We do not like to think of God’s wrath, precisely because we properly fear that we ourselves may be the objects of his wrath. In fact that is the very point; ‘all we like sheep have gone astray’ (Isaiah 53). This biblical teaching does not flatter the human race. Worse, it constitutes a warning to us far worse that the warnings we have received about global warming and similar catastrophes. Indeed such catastrophes may constitute something of the wrath of God because they may be the result of our abuse of the world which he has given us to care for. 

It is hardly surprising that preachers do not care to delineate the biblical teaching about sin and wrath: they do not make congregations feel good about themselves. The danger is that we will have people in our churches whose ‘itching ears’ will only hope to hear what they want to hear: that all is well and the human race is not too bad after all. But we cannot even begin to understand the gospel about Jesus if we do not see that he came to save us from the wrath of God. How else can we understand the cross of Christ?

Not surprisingly the contemporary church uses three strategies to soften the offence caused by the cross. The first is to cloud the whole thing with mystery. We are permitted to say that Jesus died for us but we are not permitted to say what this means and how it relates to sin and wrath and judgement. Second, is to offer some other explanation for the cross than what the Bible itself says. We are told that the cross occurred solely to demonstrate the solidarity of God with us in our suffering. Third, is to ignore the cross altogether and find the centre of Jesus’ mission in the incarnation or even worse in his present friendship for us, sung about in endless trivial songs.
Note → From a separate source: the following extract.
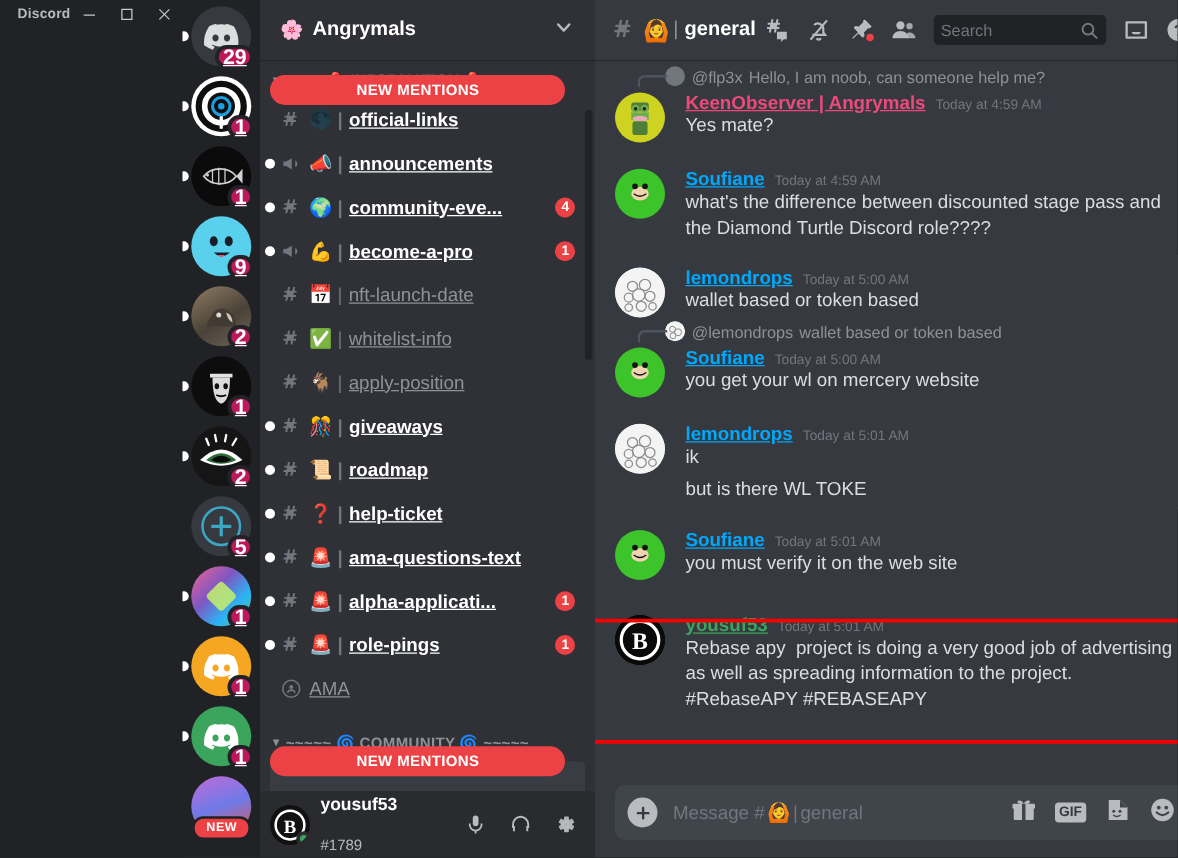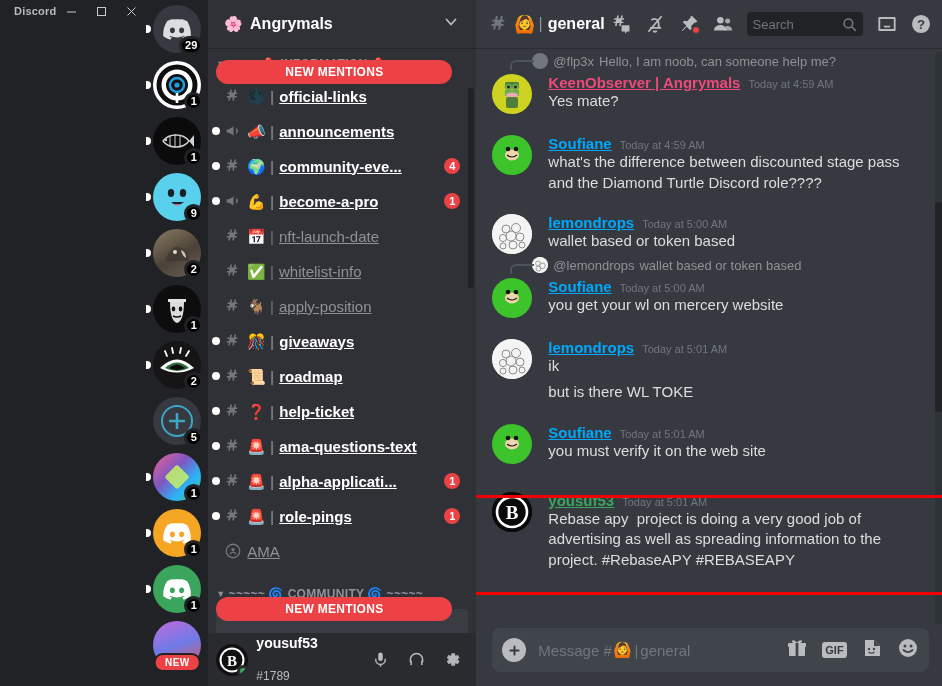"Search" .searchbox { width: 116px -> 138px }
The wrath of God is as real as your sin. The only thing which can satisfy the wrath of God is a satisfaction paid for your sin provided by God himself. Jesus has done this by dying for you on the cross, saving you ‘from the wrath to come’. Whether we like it or not, that is the heart of the gospel. Turn the wrath of God into something else, or ignore it, and you will not have Christianity, but some other religious look-alike. That is our choice.